How To Find Just About Anything
Information Highway
There's a good reason the World Wide Web is called the information highway. With its many hundreds of millions of pages there for the choosing and perusing, you can find out just about anything you'd want to know. However, the downside of all this is that sifting through millions and millions of pages is a daunting prospect when you're looking for that one piece of trivia. To top it off, the authors of web pages may give their compositions less than topical names, making it hard to glean the subject material at a glance.

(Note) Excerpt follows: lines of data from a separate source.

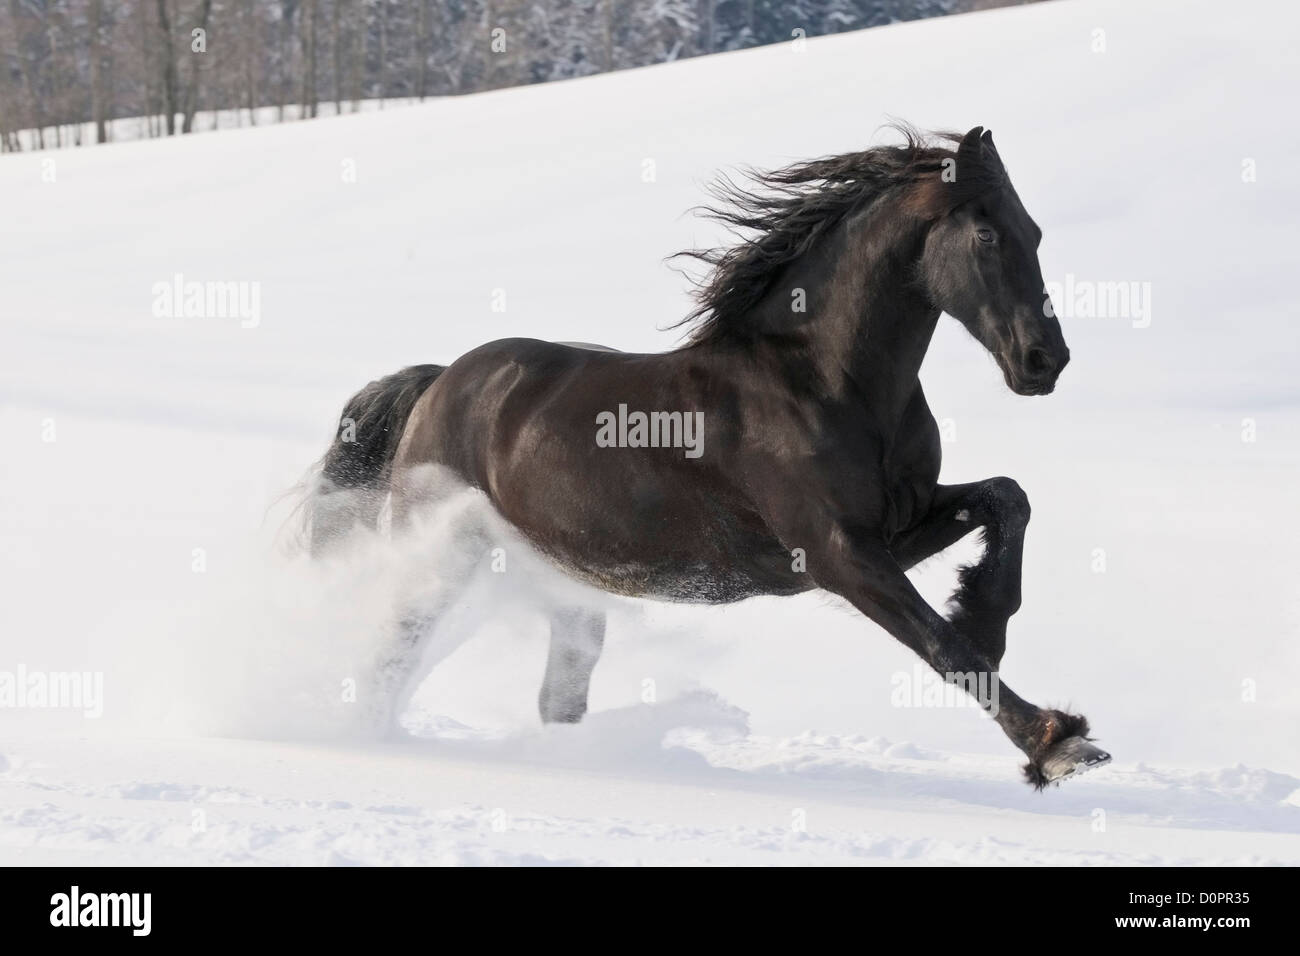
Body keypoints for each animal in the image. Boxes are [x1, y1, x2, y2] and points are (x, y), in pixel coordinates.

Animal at [303, 125, 1110, 787]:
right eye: (987, 237)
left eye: (1034, 231)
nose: (1045, 361)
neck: (820, 381)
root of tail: (440, 382)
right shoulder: (837, 553)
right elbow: (940, 645)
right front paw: (1056, 742)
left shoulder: (896, 526)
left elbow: (1007, 498)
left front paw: (987, 618)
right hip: (445, 558)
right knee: (393, 652)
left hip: (565, 585)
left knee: (556, 693)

So, say you want to read up on a specific topic. How are you going to know which pages are your best bets for finding out what you want to know? It's simple—you turn yourself over to an Internet search engine.
Three Basic Tasks
Search engines are designed to sift through all that vast material to help you hone in on the specific information you're seeking. Not all search engines are created equal, however, and the various search engines work in different ways. No matter how the goal is accomplished, search engines all carry out the same three tasks:
*Search engines look for keywords scattered throughout the Internet
*Search engines maintain an index of all words found as well as their location
*Search engines enable users to seek words or chains of words within the engine's index
In the early days of search engines, each maintained an index of a mere 300,000 documents and pages, and received some 2000 queries every day. This is a far cry from modern times in which the most popular search engine adds hundreds of millions of pages to its index on a daily basis and performs tens of millions of searches on behalf of its users each day. Let's take a look at how this all works.
Data Collection
Most people refer to the Internet when they are really talking about the World Wide Web--the most visible component of the Internet. Before the Web became so prominent, people in the know were already employing search engines to find information. Two of the most prominent programs for this purpose were named "gopher" and "Archie." These programs collected data and kept this data indexed making a huge difference in how long it took users to find the documents or programs they sought. The savvy computer user of the late 1980's used these engines to maximize their use of the Internet. Today's Internet user is focused on searching the Web, and uses search engines that help them navigate the contents of Web pages.
Search engines use special robots called "spiders" to tabulate the words they find on Websites. The busy work of these spiders, going through vast quantities of material and compiling lists, is call Web crawling. Because a search engine's spiders need look at so much material, they are designed to use as their starting point the servers which receive the most traffic and the pages viewed most often. The spider indexes the words on these pages, and proceeds to follow any links found at the site. In this manner, the spider begins to travel throughout the Web, lapping up information and compiling user-friendly indices for Web surfers.